Nine months following the individual’s purchase, the vehicle caught fire due to an electrical short circuit and was completely destroyed. The insured was paid the value of the vehicle by the insurer who then sued both Al Masaoud Agency and ADIB to recover the value of the vehicle, being AED 168,000 plus Court fees and costs. The action was based on the right of subrogation as prescribed by Article 1030 of the UAE Civil Transactions Code.
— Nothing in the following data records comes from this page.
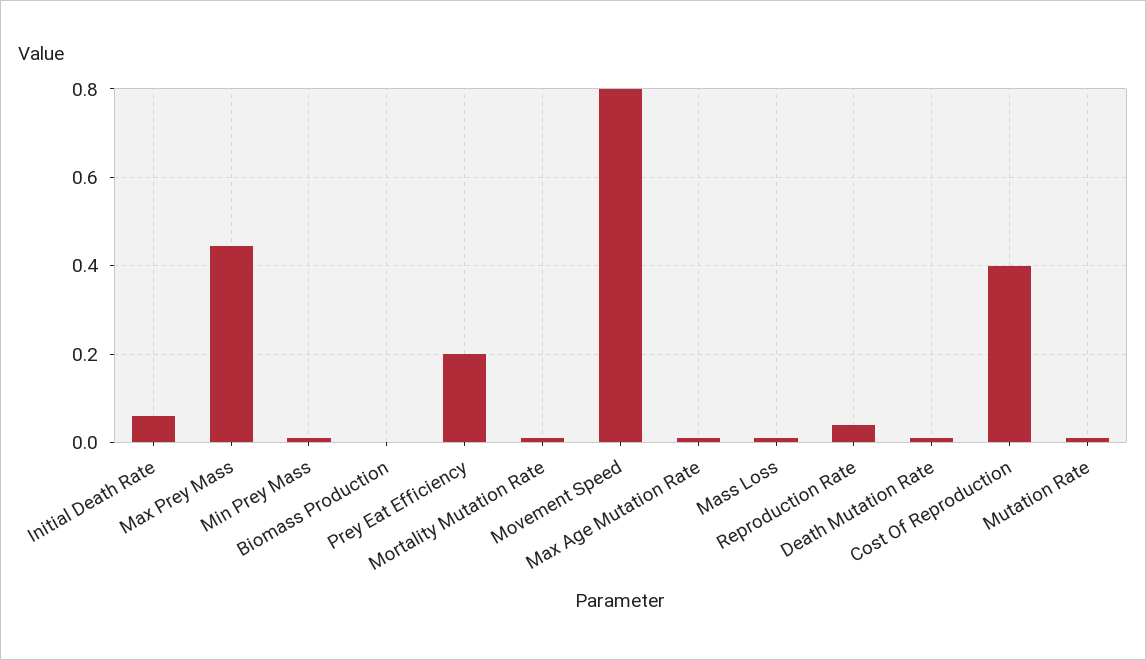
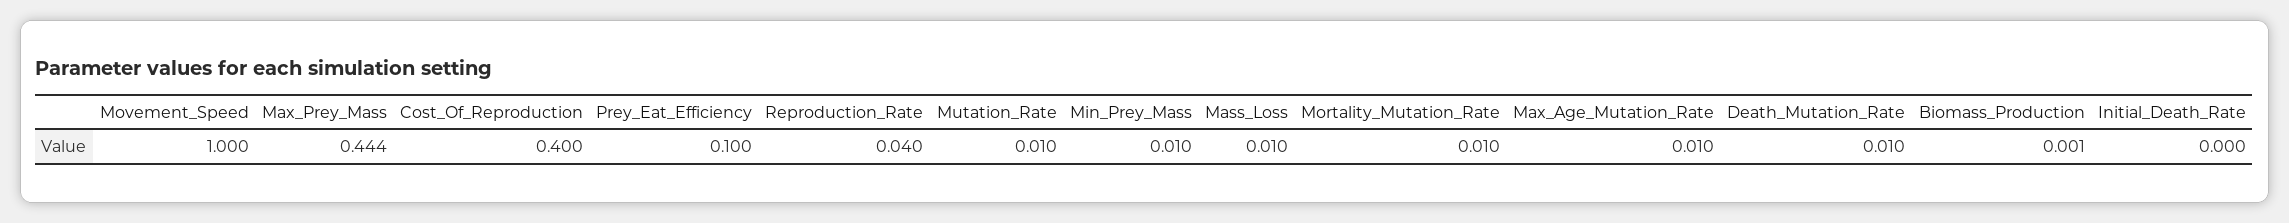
  {
-   "Initial Death Rate": 0.06,
+   "Initial Death Rate": 0,
    "Max Prey Mass": 0.444,
    "Min Prey Mass": 0.01,
    "Biomass Production": 0.001,
-   "Prey Eat Efficiency": 0.2,
+   "Prey Eat Efficiency": 0.1,
    "Mortality Mutation Rate": 0.01,
-   "Movement Speed": 0.8,
+   "Movement Speed": 1,
    "Max Age Mutation Rate": 0.01,
    "Mass Loss": 0.01,
    "Reproduction Rate": 0.04,
    "Death Mutation Rate": 0.01,
    "Cost Of Reproduction": 0.4,
    "Mutation Rate": 0.01
  }

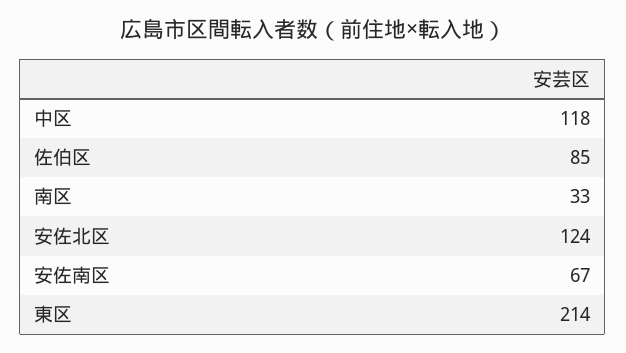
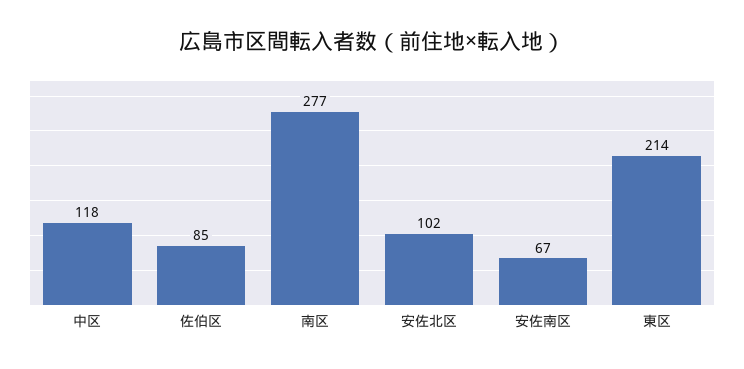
  {
    "中区": 118,
    "佐伯区": 85,
-   "南区": 33,
+   "南区": 277,
-   "安佐北区": 124,
+   "安佐北区": 102,
    "安佐南区": 67,
    "東区": 214
  }

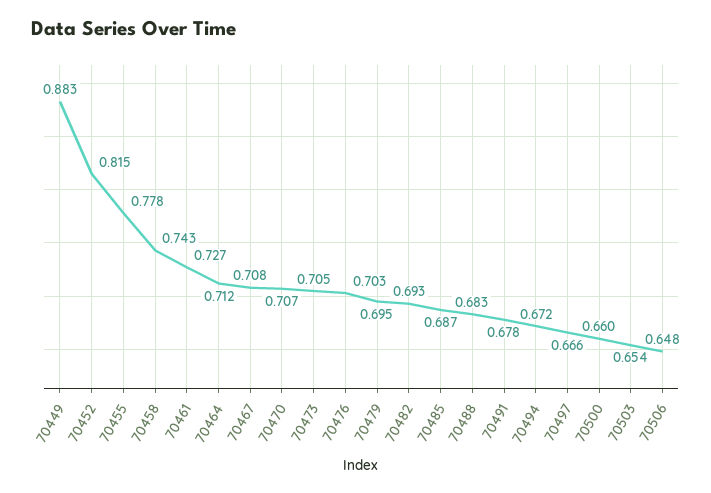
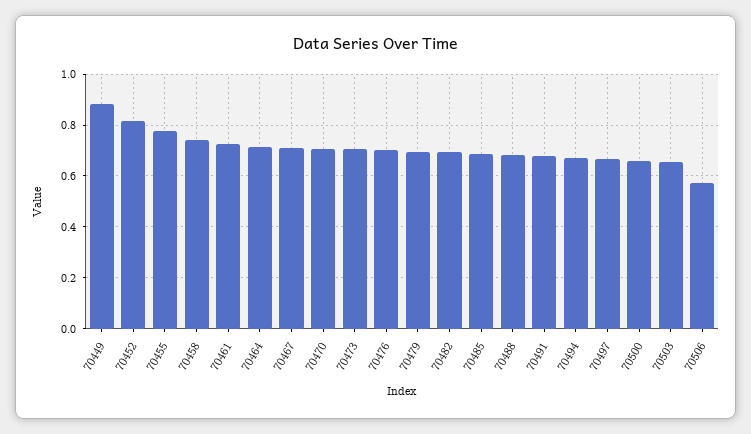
  {
    "70449": 0.883,
    "70452": 0.815,
    "70455": 0.778,
    "70458": 0.743,
    "70461": 0.727,
    "70464": 0.712,
    "70467": 0.708,
    "70470": 0.707,
    "70473": 0.705,
    "70476": 0.703,
    "70479": 0.695,
    "70482": 0.693,
    "70485": 0.687,
    "70488": 0.683,
    "70491": 0.678,
    "70494": 0.672,
    "70497": 0.666,
    "70500": 0.66,
    "70503": 0.654,
-   "70506": 0.648
+   "70506": 0.575
  }

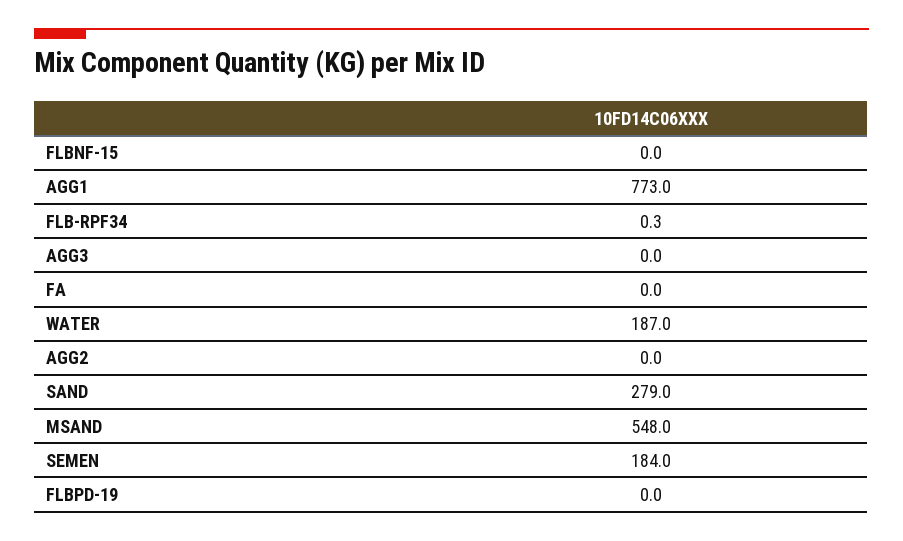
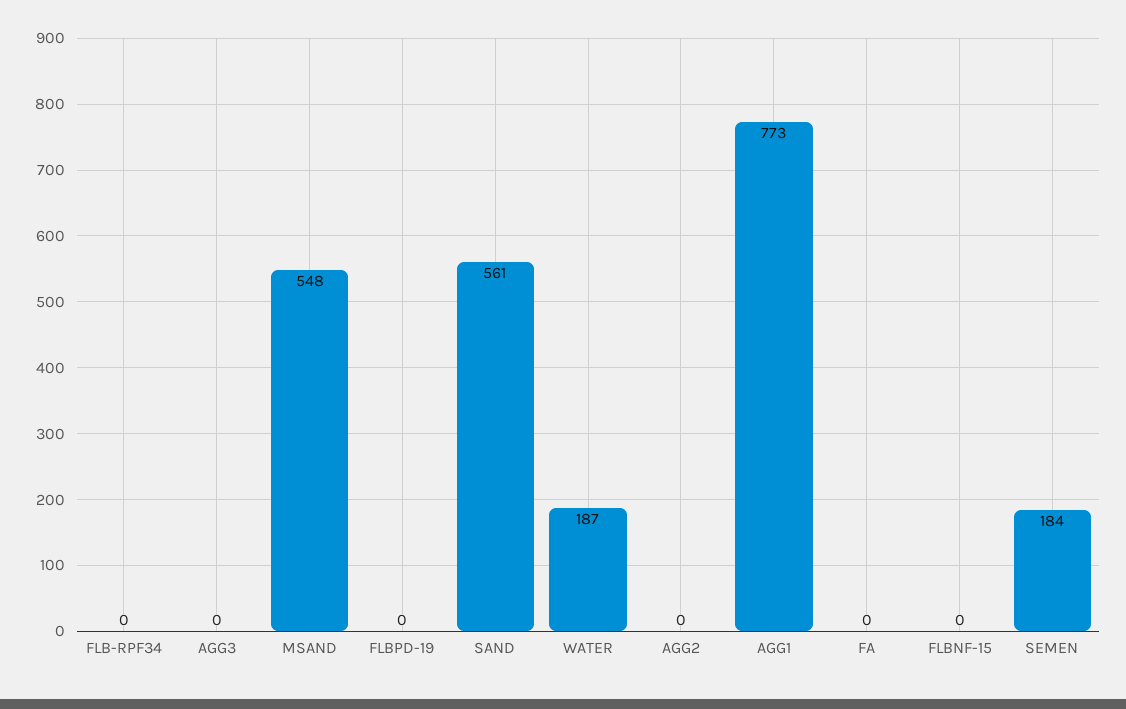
  {
    "FLBNF-15": 0,
    "AGG1": 773,
    "FLB-RPF34": 0.3,
    "AGG3": 0,
    "FA": 0,
    "WATER": 187,
    "AGG2": 0,
-   "SAND": 279,
+   "SAND": 561,
    "MSAND": 548,
    "SEMEN": 184,
    "FLBPD-19": 0
  }

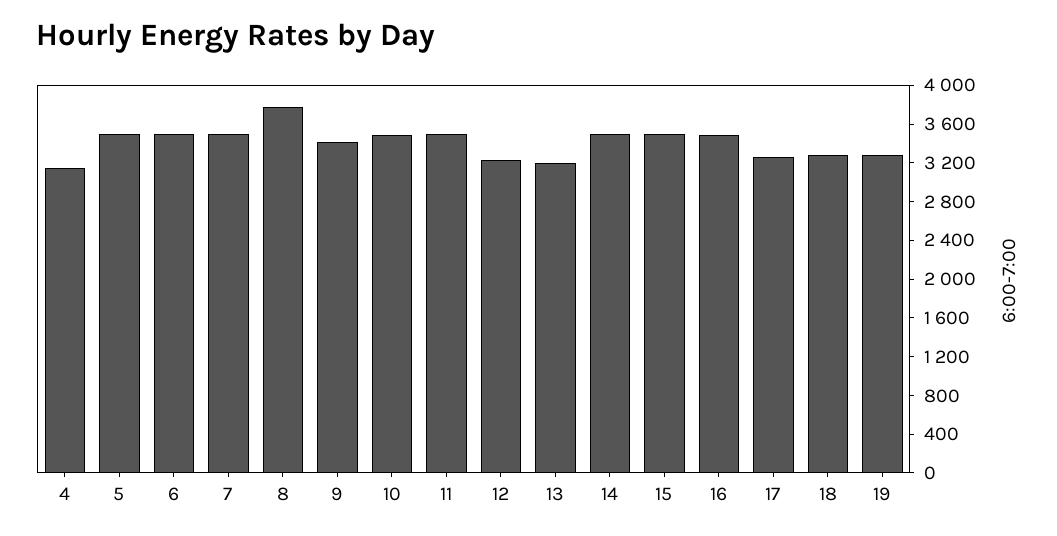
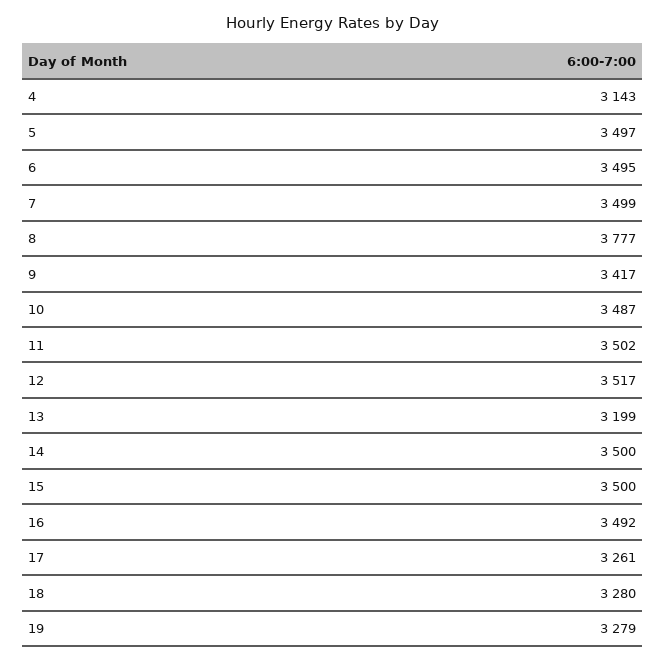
  {
    "4": 3143,
    "5": 3497,
    "6": 3495,
    "7": 3499,
    "8": 3777,
    "9": 3417,
    "10": 3487,
    "11": 3502,
-   "12": 3200,
+   "12": 3517,
    "13": 3199,
    "14": 3500,
    "15": 3500,
    "16": 3492,
    "17": 3261,
    "18": 3280,
    "19": 3279
  }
The Court of First Instance refused to entertain the action due to the purported lack of capacity to sue on behalf of Al Wathba, the Plaintiff. Similarly, the action was dismissed on appeal on the following grounds:
1- The insurer has a right to pursue a subrogated claim against the party responsible for the damage against payments previously made to its insured pursuant to Article 1030 of the Civil Transactions Code, and to recover such indemnity payments from the party at fault who caused the damage.
2- By dismissing the action, the Court of First Instance exhausts its jurisdiction over the merits and a reversal of its decision places the merits before the Court of Appeal.
3- There is no basis for entertaining the plea that the claim is time barred under Article 555 of the Civil Transactions Code since the claim seeks recovery of the amount paid to the insured.
4- An existing defect within the meaning of Article 547 of the Civil Transactions Code is a defect which is present when the goods are delivered to the buyer or a defect that can be traced to an old problem that occurs or appears after the sale.
5- Plaintiff (insurer) has not produced any proof of the defect which caused the electrical short circuit that ignited the vehicle fire – whether it was a pre-existing defect in the vehicle that was introduced during manufacture or a defect that existed prior to purchase.
6- A defect existing in the sold item prior to sale cannot be assumed and must be proved. Plaintiff (insurer) has not proven that the defect is a manufacturing defect or had existed in the vehicle prior to the sale. The seller cannot therefore be held liable for its value.
Opinion:
Subrogation commonly arises in relation to motor vehicle purchase contracts and policies of insurance.
Spontaneous accidents involving vehicles, machinery etc. are common types of claims.
Therefore, the Al Ain Court, which is part of the Abu Dhabi Judicial Department, has laid down important principles which burden the plaintiff with the onus of proving a pre-existing defect as follows:
1- That the vehicle suffered loss caused by fire due to a defect therein
2- That the defect is a pre-existing defect introduced during manufacture or existing in the vehicle prior to purchase
3- And the onus of proving a pre-existing defect is on Plaintiff whether the vehicle owner or the subrogee.